== Task description ==
Once the line containing "middle pip: (131, 123)" is found in the records below, return it and each following line exactly, up to and including the line containing "middle pip: (215, 214)", and nothing else.

───── Records ─────

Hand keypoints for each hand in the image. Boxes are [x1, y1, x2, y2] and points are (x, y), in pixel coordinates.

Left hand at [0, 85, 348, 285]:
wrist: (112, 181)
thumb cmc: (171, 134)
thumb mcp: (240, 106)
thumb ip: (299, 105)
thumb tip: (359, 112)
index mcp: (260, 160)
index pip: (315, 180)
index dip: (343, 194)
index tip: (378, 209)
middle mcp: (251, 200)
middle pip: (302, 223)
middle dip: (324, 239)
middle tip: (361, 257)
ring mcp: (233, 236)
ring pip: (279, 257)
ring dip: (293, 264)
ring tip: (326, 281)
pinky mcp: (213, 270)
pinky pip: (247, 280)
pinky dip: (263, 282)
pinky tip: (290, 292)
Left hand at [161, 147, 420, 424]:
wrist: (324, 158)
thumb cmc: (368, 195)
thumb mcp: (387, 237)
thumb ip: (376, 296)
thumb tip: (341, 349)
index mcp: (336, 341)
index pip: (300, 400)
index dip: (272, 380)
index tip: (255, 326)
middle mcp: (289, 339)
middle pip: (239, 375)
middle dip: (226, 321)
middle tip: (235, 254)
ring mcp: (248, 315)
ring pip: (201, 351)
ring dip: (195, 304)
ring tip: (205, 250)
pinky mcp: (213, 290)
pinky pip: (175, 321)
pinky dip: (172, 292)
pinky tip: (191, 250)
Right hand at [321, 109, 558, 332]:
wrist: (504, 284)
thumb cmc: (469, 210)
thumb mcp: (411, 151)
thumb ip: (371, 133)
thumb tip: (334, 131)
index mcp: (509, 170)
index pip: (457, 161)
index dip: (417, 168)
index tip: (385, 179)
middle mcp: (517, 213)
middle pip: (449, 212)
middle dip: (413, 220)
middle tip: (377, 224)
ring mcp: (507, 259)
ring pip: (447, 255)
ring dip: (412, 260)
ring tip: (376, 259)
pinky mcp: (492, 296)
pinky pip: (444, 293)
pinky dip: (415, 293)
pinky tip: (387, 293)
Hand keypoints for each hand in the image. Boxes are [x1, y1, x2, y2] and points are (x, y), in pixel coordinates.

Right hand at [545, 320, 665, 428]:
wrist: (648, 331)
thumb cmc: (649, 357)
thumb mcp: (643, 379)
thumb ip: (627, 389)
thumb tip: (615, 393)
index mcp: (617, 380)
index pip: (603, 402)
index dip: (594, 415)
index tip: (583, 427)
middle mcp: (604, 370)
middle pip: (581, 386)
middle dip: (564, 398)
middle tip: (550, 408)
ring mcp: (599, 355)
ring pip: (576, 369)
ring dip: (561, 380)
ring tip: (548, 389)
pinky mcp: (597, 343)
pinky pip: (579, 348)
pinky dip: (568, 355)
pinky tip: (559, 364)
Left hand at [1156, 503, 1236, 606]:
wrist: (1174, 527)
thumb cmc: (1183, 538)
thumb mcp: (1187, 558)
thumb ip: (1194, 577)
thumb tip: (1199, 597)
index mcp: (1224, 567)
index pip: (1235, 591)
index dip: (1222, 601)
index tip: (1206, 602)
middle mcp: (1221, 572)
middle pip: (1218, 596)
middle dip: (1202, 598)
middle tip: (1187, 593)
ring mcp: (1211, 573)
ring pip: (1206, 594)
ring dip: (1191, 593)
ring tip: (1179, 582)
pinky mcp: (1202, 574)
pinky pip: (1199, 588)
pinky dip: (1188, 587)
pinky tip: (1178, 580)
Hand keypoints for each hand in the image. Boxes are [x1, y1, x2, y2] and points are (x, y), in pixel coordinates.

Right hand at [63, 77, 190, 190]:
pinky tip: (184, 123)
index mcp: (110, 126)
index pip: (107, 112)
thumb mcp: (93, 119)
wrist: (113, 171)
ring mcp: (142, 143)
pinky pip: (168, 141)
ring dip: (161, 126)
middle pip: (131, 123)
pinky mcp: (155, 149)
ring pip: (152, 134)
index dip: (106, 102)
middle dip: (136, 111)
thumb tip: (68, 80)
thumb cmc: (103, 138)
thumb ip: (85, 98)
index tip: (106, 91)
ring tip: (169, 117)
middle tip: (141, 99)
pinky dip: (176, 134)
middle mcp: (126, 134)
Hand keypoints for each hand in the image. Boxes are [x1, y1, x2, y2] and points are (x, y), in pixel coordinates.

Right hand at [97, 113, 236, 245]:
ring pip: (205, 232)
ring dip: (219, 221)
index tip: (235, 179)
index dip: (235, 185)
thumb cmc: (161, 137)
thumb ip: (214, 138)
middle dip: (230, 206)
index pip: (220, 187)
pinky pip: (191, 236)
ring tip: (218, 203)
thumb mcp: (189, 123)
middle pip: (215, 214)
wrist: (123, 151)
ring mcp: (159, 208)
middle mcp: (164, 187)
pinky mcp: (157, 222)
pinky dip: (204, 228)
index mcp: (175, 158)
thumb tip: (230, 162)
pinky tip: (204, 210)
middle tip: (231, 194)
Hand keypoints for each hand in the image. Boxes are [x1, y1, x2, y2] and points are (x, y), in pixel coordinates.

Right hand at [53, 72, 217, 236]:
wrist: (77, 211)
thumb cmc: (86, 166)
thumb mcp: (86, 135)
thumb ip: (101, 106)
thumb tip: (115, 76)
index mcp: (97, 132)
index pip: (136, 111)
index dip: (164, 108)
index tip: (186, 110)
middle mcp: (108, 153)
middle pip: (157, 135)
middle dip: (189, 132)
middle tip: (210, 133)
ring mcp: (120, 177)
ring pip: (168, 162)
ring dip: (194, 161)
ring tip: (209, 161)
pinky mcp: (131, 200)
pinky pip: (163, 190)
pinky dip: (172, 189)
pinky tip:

─────

== Answer to this task ==
middle pip: (131, 123)
pinky mcp: (155, 149)
ring pip: (152, 134)
index dip: (106, 102)
middle dip: (136, 111)
thumb tip: (68, 80)
thumb cmc: (103, 138)
thumb ip: (85, 98)
index tip: (106, 91)
ring tip: (169, 117)
middle tip: (141, 99)
pinky dip: (176, 134)
middle mcp: (126, 134)
Hand keypoints for each hand in the image. Boxes are [x1, y1, x2, y2] and points are (x, y), in pixel coordinates.

Right hand at [97, 113, 236, 245]:
ring pip: (205, 232)
ring dip: (219, 221)
index tip: (235, 179)
index dip: (235, 185)
thumb cmc: (161, 137)
thumb ip: (214, 138)
middle dip: (230, 206)
index pip: (220, 187)
pinky pip: (191, 236)
ring tip: (218, 203)
thumb mcp: (189, 123)
middle pip: (215, 214)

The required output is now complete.